In der Pflegekinderhilfe hat es in den letzten Jahren z.T. erhebliche Weiterentwicklungen gegeben, die jedoch nicht zu einer konsequenteren Zusammenarbeit oder dem regelhaften Einbezug von Herkunftsfamilien geführt haben. Wenn Kinder und Jugendliche in langfristig angelegten Pflegeverhältnissen leben, scheint sich die Zusammenarbeit mit ihren Eltern meist auf die Durchführung von Besuchskontakten zu beschränken. Eine intensive Begleitung und Unterstützung erhalten die Eltern hingegen selten, da sich die Jugendamtsmitarbeiter_innen häufig „nur“ um akute Gefährdungssituationen kümmern können ( ASD ) oder ihren Aufgabenbereich in erster Linie auf der Seite der Pflegefamilie verorten ( PKD ). Dabei darf nicht verkannt werden, dass in jedem Einzelfall geprüft werden muss, ob dem Kind noch über die Herkunftsfamilie geholfen werden kann, aber es ist auch eine zentrale Aufgabe der Kinder- und Jugendhilfe, Potenziale der Zusammenarbeit mit den Herkunftseltern sorgsam zu prüfen und ihnen die notwendigen Hilfen (z.B. unterstützende ambulante Hilfen) zu gewähren, damit sie überhaupt in die Lage versetzt werden können, ihrer Erziehungsverantwortung gerecht zu werden.

Zudem ergibt sich die Notwendigkeit zur Zusammenarbeit mit Eltern zum einen aus den Rechten der Eltern und ihrer Rolle als Hilfeadressat_innen, aber auch aus der Anerkennung einer langfristig andauernden Integration der Herkunftsgeschichte von Kindern und Jugendlichen, die nicht in ihrer Herkunftsfamilie aufwachsen, in deren eigene Biografie. Das vorliegende Heft versucht, vor dem Hintergrund einer defizitären Elternarbeit in Deutschland vor allem Möglichkeiten des Einbezuges von Eltern ‒ im Sinne einer auch hier Kontinuität sichernden Planung ‒ auszuloten. Dabei verkennen die Heftbetreuer_innen und die Redaktion nicht die Grenzen der Elternarbeit, die es natürlich auch in jedem Einzelfall zu prüfen gilt. Zugleich gilt es einschränkend auch darauf hinzuweisen, dass einige wichtige Themen hier unterrepräsentiert sind. Dazu gehören die bisher insgesamt geringen Wissensbestände zu migrationsspezifischen Besonderheiten bei der Zusammenarbeit mit Eltern, die unterschiedliche Präsenz von Müttern und Vätern in der Pflegekinderhilfe (Mutterbilder und abwesende Väter) sowie die Analyse von grundsätzlichen Benachteiligungsmerkmalen wie Armut.
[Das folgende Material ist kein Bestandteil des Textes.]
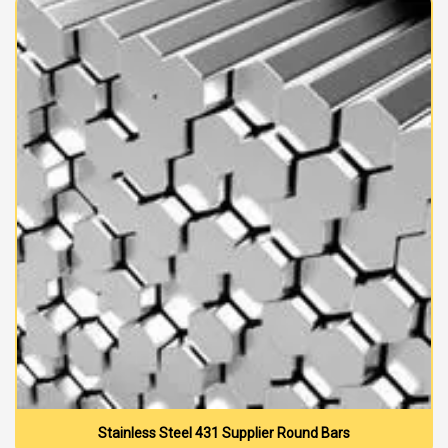
Stainless Steel 431 Supplier Round Bars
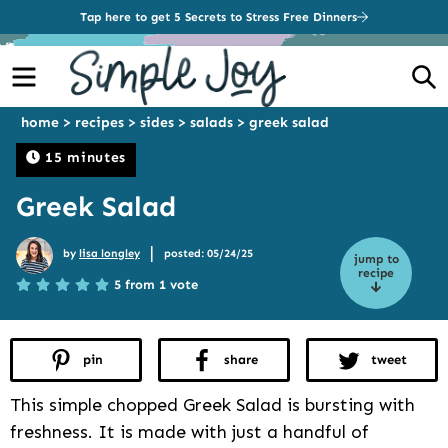
Tap here to get 5 Secrets to Stress Free Dinners
Menu
S
home
>
recipes
>
sides
>
salads
>
greek salad
15 minutes
Greek Salad
|
by
lisa longley
posted: 05/24/25
jump to
recipe
5 from 1 vote
pin
share
tweet
This simple chopped Greek Salad is bursting with
freshness. It is made with just a handful of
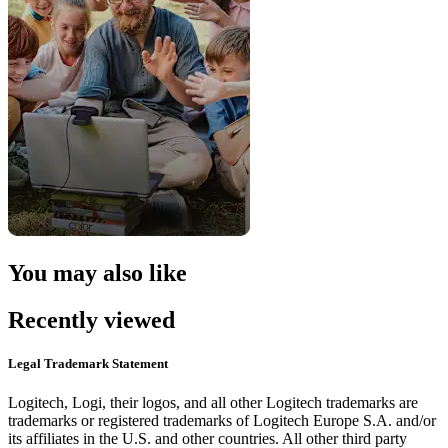
You may also like
Recently viewed
Legal Trademark Statement
Logitech, Logi, their logos, and all other Logitech trademarks are
trademarks or registered trademarks of Logitech Europe S.A. and/or
its affiliates in the U.S. and other countries. All other third party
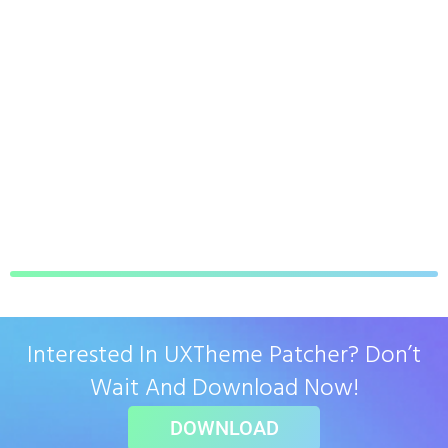
Interested In UXTheme Patcher? Don’t
Wait And Download Now!
DOWNLOAD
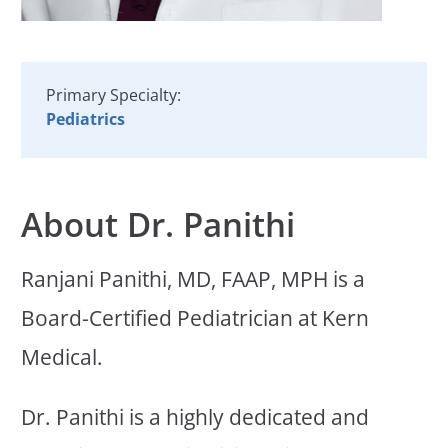
Primary Specialty:
Pediatrics
About Dr. Panithi
Ranjani Panithi, MD, FAAP, MPH is a
Board-Certified Pediatrician at Kern
Medical.
Dr. Panithi is a highly dedicated and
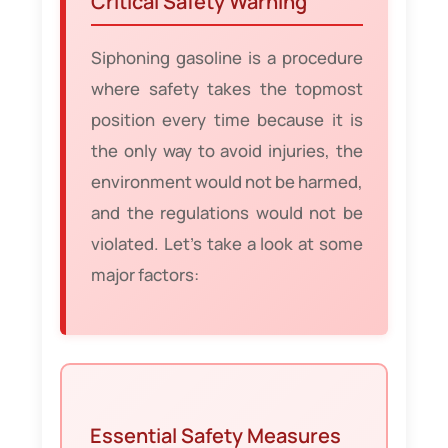
Critical Safety Warning
Siphoning gasoline is a procedure
where safety takes the topmost
position every time because it is
the only way to avoid injuries, the
environment would not be harmed,
and the regulations would not be
violated. Let’s take a look at some
major factors:
Essential Safety Measures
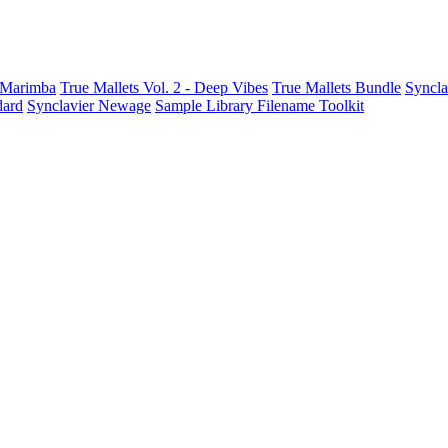
t Marimba
True Mallets Vol. 2 - Deep Vibes
True Mallets Bundle
Syncla
dard
Synclavier Newage
Sample Library Filename Toolkit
Im nun vorliegenden Heft erinnert zu Beginn Reinhard Wiesner nochmal an die gestärkte Stellung der Eltern durch das Kinder- und Jugendhilfegesetz. Der Autor macht deutlich, dass die dem Jugendamt zukommende Aufgabe der Begleitung des Pflegeverhältnisses in den verschiedenen Phasen eine qualitativ wie quantitative Verbesserung der Elternarbeit auch beinhalten muss. Josef Faltermeier wirbt daran anschließend in seinem Beitrag darum, Pflegefamilien und Herkunftsfamilien in einer Erziehungspartnerschaft zu sehen. Welche Themen Eltern beschäftigen, deren Kinder zeitlich befristet oder dauerhaft in einer Pflegefamilie aufwachsen, berichtet vor dem Hintergrund eines Forschungsprojektes dann Dirk Schäfer. Aus den Äußerungen der Eltern leitet der Autor Empfehlungen für die Weiterentwicklung in der Pflegekinderhilfe ab.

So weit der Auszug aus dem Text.